What is being asked
Return, from the listing below, each line where the word "linejoin" appears.

Provided information
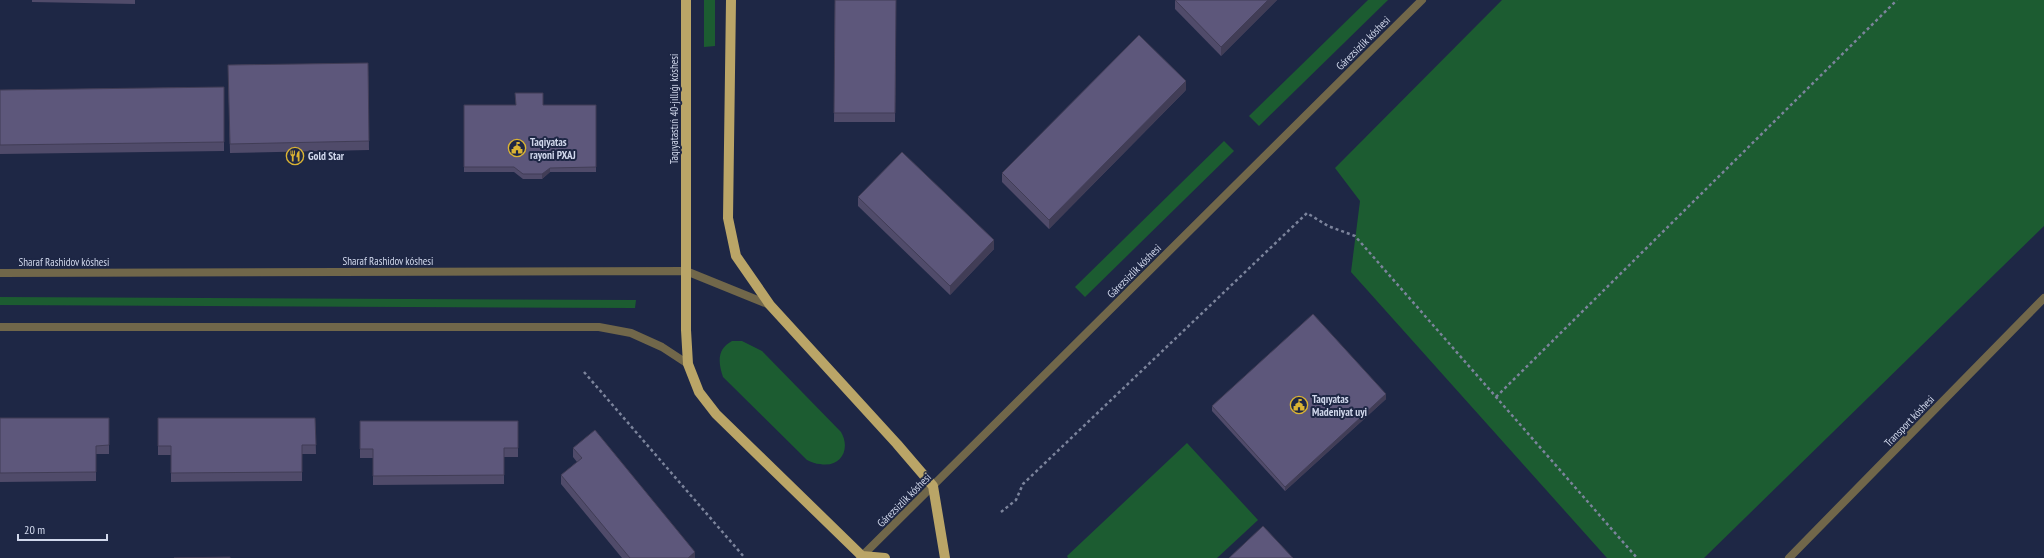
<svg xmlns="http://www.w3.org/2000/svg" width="2044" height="558" viewBox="0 0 2044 558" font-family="'PT Sans Narrow',sans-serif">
	<rect width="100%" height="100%" fill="#1e2745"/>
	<!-- green -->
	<g fill="#1c5c31">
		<polygon points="704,0 715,0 715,46 704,47"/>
		<polygon points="1368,0 1388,0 1259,126 1249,116"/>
		<polygon points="1502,0 2044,0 2044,226 1704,558 1607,558 1351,272 1360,201 1335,168"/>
		<polygon points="1224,141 1234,151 1085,297 1075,287"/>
		<polygon points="0,297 636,300 635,308 0,305"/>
		<path d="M732,341H742L762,351L841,432C851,449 841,468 820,464C816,464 811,462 807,460L723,377C718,362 717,349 732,341Z"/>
		<polygon points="1187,443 1258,520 1217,558 1068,558 1067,556"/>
	</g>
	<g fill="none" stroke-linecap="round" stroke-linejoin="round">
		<!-- path -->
		<g stroke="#7c849c" stroke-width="2.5" stroke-dasharray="3 3" stroke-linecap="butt">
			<polyline points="584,372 745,558"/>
			<polyline points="1496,397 1897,0"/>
			<polyline points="1001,512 1016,500 1023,484 1307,213 1328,226 1355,236 1637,558"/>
		</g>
		<!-- minor -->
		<g stroke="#71674a" stroke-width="8">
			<polyline points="0,273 686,271 770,305"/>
			<polyline points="0,327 599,327 631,333 662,347 688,364"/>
			<polyline points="1789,558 2044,298"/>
		</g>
		<!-- tertiary -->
		<polyline stroke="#71674a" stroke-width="8" points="860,558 1422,0"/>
		<!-- primary -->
		<g stroke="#baa567" stroke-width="10">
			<polyline points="686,0 686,330 688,364 699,392 716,414 862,556 885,558"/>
			<polyline points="731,0 728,218 736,256 770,305 897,444 933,486 945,558"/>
		</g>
	</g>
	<!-- wall -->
	<g fill="#504b6a">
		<polygon points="32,0 135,0 135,4 32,2"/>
		<polygon points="835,0 896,0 895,122 834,122"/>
		<polygon points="1175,0 1277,0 1221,56 1175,9"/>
		<polygon points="368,63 369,150 230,153 228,65"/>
		<polygon points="224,87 224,151 0,154 0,90"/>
		<polygon points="1186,90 1049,229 1002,182 1002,173"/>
		<polygon points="464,105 596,105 596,172 550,172 542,179 523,179 514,172 464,172"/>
		<polygon points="858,197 994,249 950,295 858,206"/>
		<polygon points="1386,399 1285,491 1212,411 1212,406"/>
		<polygon points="0,418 109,418 109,454 96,454 96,481 0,482"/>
		<polygon points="158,418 315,418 316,454 302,454 302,481 171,482 171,455 158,455"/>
		<polygon points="360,421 518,421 518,457 504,457 504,484 373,485 373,458 360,458"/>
		<polygon points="573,448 695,558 622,558 561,484 561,475 577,462 573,457"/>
	</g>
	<!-- shaded-wall -->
	<g fill="#413d56">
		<polygon points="1268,0 1277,0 1221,56 1221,47"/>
		<polygon points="1186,81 1186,90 1049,229 1049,220"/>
		<polygon points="550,168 550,172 542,179 542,174"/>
		<polygon points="994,240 994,249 950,295 950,286"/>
		<polygon points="1386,394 1386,399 1285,491 1285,487"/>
		<polygon points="695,552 695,558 688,558"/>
	</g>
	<!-- building -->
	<g fill="#5d577b" stroke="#413d56">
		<polygon points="835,0 896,0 895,113 834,113"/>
		<polygon points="1175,0 1268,0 1221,47"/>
		<polygon points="1139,35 1186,81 1049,220 1002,173"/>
		<polygon points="368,63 369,141 230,144 228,65"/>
		<polygon points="224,87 224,142 0,145 0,90"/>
		<polygon points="515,93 543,93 543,105 596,105 596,167 550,168 542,174 523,174 514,167 464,167 464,105 516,105"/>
		<polygon points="902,152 994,240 950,286 858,197"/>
		<polygon points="1313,314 1386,394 1285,487 1212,406"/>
		<polygon points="0,418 109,418 109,445 96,446 96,472 0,473"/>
		<polygon points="158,418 315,418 316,445 302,445 302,472 171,473 171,446 158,446"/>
		<polygon points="360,421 518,421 518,448 504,448 504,475 373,476 373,449 360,449"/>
		<polygon points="595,430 695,552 688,558 630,558 561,475 582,458 573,448"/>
		<polygon points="1263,526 1293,558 1229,558"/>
		<polygon points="230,557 230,558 174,558"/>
	</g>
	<!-- icons -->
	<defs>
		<symbol id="civic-ring" viewBox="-11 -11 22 22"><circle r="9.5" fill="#1e2745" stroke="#dab333" stroke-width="1.5"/><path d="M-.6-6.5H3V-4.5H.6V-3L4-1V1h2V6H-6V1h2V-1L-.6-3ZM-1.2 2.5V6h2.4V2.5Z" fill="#dab333"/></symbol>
		<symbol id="restaurant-ring" viewBox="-11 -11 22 22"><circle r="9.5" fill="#1e2745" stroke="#dab333" stroke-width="1.5"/><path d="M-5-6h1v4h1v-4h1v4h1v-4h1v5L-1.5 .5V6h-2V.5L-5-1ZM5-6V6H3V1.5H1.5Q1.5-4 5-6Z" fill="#dab333"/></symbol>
	</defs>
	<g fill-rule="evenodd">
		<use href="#civic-ring" x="507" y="138" width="20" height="20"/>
		<use href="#restaurant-ring" x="285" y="146" width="20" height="20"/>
		<use href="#civic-ring" x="1289" y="395" width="20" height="20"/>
	</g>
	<g text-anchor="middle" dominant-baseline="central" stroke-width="4" stroke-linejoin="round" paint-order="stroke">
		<!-- street labels -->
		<g font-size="11" fill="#d1d8ec" stroke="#1e2745">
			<text transform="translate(1363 43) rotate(-45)">Gárezsizlik kóshesi</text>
			<text transform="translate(674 109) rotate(-90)">Taqıyatastıń 40-jıllıǵı kóshesi</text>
			<text x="388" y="261">Sharaf Rashidov kóshesi</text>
			<text x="64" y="262">Sharaf Rashidov kóshesi</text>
			<text transform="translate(1134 271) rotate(-45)">Gárezsizlik kóshesi</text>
			<text transform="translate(1909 421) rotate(-46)">Transport kóshesi</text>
			<text transform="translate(904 500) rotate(-45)">Gárezsizlik kóshesi</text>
		</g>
		<!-- poi labels -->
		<g font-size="11" font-weight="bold" fill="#d1d8ec" stroke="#1e2745" text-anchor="start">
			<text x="530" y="142">Taqiyatas<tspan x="530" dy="13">rayoni PXAJ</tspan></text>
			<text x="308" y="156">Gold Star</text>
			<text x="1312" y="399">Taqıyatas<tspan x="1312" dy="13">Madeniyat uyi</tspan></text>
		</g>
	</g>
	<!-- scale -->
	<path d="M18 534v6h89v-6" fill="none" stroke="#d1d8ec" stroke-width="2"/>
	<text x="24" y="534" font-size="12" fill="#d1d8ec" stroke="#1e2745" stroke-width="3" paint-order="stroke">20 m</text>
</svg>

Solution below
	<g fill="none" stroke-linecap="round" stroke-linejoin="round">
	<g text-anchor="middle" dominant-baseline="central" stroke-width="4" stroke-linejoin="round" paint-order="stroke">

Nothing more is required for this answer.